### 待办任务:
请列出下面所有含有字符串“introduces”的行，区分大小写。

(数据集条目)

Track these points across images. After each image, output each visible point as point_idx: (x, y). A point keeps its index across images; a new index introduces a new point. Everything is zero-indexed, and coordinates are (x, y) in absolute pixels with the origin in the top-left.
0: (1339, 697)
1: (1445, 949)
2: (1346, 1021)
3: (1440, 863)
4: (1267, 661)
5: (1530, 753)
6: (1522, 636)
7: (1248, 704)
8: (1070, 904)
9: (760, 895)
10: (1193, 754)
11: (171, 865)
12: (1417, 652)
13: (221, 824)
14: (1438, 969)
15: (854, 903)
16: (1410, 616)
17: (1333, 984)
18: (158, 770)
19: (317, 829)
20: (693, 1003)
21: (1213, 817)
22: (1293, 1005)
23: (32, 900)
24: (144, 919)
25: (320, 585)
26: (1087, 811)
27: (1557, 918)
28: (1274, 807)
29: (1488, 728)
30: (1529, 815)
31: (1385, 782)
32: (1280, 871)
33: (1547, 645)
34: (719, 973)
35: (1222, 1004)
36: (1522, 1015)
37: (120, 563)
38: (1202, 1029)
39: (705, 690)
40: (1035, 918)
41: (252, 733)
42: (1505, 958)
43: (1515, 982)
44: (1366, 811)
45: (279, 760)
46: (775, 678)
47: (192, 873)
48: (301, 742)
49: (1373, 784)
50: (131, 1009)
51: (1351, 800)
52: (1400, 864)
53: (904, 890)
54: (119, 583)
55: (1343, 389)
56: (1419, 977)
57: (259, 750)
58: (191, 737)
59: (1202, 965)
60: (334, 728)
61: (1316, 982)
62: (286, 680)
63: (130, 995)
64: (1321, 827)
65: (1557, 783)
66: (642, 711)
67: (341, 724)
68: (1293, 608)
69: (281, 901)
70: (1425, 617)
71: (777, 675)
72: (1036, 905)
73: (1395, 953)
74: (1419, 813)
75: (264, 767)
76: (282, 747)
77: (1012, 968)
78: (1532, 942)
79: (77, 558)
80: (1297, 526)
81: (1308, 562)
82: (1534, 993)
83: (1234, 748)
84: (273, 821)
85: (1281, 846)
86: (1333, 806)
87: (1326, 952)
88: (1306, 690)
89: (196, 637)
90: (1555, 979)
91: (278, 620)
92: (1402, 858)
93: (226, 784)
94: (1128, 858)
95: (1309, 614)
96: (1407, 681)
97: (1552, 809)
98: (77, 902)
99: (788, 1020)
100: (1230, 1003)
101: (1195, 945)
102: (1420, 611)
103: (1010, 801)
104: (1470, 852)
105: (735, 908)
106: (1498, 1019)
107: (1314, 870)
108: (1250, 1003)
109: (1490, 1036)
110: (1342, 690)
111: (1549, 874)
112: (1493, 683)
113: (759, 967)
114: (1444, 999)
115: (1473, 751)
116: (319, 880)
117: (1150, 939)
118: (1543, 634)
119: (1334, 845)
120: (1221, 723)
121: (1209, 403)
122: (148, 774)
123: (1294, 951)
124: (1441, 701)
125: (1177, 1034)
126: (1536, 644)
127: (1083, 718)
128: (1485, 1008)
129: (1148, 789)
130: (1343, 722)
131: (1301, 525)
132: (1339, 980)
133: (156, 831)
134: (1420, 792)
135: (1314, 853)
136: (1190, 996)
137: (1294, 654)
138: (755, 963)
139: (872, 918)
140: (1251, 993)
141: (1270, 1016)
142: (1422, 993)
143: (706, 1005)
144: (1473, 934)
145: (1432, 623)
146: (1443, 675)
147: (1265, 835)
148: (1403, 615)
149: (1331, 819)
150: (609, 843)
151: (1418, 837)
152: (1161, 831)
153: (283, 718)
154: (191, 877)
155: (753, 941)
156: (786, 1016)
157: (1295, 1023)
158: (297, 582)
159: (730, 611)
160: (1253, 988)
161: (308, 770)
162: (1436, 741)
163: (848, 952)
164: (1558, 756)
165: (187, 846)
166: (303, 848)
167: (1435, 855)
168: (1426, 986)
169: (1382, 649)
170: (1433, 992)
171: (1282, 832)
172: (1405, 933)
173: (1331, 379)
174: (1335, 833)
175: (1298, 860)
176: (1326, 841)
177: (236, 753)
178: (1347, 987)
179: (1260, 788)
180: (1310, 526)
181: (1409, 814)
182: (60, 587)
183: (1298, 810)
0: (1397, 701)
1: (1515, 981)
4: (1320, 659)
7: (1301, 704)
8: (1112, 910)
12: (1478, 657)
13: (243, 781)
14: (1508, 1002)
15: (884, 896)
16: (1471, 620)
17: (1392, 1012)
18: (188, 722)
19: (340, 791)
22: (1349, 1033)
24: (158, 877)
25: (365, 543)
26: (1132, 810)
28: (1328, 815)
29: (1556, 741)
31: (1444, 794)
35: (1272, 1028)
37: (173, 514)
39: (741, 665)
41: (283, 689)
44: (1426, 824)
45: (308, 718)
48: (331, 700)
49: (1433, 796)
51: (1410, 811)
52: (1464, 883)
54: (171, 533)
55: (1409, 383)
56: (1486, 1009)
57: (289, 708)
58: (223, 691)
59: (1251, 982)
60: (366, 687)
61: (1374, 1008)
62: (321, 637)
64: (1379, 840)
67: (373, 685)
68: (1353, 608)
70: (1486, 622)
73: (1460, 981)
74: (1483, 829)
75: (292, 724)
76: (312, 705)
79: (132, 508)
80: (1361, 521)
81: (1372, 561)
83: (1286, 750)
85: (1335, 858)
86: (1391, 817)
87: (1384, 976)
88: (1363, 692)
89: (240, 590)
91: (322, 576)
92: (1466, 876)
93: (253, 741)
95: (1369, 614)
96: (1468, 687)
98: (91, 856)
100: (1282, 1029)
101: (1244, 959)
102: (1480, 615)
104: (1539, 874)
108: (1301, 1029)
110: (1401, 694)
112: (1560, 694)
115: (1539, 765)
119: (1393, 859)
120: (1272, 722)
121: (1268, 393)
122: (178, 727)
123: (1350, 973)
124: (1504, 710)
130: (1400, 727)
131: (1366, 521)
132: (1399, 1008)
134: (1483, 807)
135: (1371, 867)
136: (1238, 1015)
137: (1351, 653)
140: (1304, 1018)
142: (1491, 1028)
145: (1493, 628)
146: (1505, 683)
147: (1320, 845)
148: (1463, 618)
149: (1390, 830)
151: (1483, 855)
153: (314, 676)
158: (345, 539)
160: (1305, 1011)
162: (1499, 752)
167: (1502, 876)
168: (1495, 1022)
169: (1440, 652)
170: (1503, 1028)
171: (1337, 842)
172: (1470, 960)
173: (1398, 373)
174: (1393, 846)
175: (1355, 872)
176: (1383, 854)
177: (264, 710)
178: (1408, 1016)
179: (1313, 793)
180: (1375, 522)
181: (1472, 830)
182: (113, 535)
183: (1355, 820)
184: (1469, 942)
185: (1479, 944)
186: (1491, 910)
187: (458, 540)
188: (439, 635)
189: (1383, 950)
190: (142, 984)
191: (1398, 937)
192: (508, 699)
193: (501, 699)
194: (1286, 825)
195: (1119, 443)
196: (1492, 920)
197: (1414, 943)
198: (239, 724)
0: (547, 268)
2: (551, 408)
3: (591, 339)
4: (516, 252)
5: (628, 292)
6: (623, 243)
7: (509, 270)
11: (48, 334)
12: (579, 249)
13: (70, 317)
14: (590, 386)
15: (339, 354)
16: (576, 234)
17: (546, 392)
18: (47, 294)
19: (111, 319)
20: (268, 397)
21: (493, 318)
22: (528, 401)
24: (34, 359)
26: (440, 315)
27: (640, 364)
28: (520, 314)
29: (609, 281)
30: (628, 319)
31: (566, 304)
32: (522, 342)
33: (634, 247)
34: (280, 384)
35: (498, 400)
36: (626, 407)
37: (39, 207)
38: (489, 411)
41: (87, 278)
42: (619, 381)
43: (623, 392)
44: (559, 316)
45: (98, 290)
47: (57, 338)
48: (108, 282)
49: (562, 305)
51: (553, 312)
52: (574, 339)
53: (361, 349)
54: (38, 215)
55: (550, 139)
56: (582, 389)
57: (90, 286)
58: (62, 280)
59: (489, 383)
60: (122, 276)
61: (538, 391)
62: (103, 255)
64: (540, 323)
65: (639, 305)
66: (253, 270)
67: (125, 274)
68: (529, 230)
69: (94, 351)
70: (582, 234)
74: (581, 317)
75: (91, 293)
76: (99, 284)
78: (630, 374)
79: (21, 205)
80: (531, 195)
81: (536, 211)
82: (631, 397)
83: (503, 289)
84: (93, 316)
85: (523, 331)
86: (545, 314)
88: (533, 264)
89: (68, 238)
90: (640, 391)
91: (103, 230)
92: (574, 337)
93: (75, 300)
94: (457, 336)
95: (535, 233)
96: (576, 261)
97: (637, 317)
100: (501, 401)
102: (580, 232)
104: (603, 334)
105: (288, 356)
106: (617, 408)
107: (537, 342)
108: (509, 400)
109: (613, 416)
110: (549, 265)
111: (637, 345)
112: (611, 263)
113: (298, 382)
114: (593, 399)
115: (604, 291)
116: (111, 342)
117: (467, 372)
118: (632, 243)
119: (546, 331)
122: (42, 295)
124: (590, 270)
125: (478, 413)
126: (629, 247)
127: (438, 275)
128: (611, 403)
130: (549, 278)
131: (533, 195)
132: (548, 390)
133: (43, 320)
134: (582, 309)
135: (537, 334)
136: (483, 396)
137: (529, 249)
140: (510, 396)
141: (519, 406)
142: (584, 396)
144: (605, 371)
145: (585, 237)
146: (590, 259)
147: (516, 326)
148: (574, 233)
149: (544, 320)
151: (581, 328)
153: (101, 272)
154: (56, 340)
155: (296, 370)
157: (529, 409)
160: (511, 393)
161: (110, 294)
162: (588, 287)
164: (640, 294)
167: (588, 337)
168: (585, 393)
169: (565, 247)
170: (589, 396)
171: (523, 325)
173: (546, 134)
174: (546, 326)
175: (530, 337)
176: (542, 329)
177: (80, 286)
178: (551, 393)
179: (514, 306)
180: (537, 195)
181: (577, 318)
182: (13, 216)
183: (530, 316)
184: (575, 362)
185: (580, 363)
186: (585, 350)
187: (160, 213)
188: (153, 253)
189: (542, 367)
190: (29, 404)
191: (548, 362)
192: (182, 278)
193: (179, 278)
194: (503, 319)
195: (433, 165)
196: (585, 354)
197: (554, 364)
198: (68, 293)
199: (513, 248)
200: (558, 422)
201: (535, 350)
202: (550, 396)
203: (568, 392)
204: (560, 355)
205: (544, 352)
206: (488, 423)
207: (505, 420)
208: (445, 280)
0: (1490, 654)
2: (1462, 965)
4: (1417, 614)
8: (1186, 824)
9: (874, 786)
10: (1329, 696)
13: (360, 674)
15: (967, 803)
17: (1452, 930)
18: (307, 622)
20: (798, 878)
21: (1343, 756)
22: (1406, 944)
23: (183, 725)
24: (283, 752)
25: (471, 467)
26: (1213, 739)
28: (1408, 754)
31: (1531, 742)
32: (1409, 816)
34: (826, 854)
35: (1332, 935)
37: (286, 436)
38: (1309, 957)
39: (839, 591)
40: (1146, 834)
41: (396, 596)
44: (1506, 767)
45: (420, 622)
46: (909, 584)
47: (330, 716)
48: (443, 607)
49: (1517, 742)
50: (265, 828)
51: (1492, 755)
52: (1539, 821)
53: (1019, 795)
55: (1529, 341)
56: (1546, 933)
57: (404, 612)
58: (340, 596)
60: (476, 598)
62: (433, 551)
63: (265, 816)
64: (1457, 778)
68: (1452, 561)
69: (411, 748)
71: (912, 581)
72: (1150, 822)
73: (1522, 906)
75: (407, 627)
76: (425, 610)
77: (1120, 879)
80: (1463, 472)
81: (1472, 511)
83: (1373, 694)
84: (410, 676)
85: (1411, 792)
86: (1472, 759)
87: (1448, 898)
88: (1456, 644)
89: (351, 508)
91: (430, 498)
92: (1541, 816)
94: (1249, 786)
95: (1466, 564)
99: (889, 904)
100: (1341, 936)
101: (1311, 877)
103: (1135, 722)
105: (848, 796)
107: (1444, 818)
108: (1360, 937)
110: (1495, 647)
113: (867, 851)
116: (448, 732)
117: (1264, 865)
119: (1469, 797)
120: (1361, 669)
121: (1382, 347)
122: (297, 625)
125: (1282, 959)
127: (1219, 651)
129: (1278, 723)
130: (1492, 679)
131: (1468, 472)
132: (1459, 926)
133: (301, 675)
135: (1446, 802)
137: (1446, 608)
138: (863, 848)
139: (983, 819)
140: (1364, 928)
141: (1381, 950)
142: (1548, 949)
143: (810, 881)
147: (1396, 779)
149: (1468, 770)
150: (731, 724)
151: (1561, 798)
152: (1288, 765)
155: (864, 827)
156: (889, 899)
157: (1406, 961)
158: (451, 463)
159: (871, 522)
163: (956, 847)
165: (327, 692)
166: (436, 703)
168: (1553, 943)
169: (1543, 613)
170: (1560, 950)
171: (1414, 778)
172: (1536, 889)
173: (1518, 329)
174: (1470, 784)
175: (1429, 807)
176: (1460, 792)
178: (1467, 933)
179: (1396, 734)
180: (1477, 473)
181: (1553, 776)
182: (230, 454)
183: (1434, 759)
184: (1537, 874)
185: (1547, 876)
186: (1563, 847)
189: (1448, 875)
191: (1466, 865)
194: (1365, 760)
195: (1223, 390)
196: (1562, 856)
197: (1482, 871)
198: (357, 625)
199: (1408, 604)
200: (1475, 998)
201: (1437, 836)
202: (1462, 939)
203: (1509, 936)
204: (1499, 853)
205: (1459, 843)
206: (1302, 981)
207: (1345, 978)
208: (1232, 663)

### 解答:
Track these points across images. After each image, output each visible point as point_idx: (x, y). A point keeps its index across images; a new index introduces a new point. Everything is zero-indexed, and coordinates are (x, y) in absolute pixels with the origin in the top-left.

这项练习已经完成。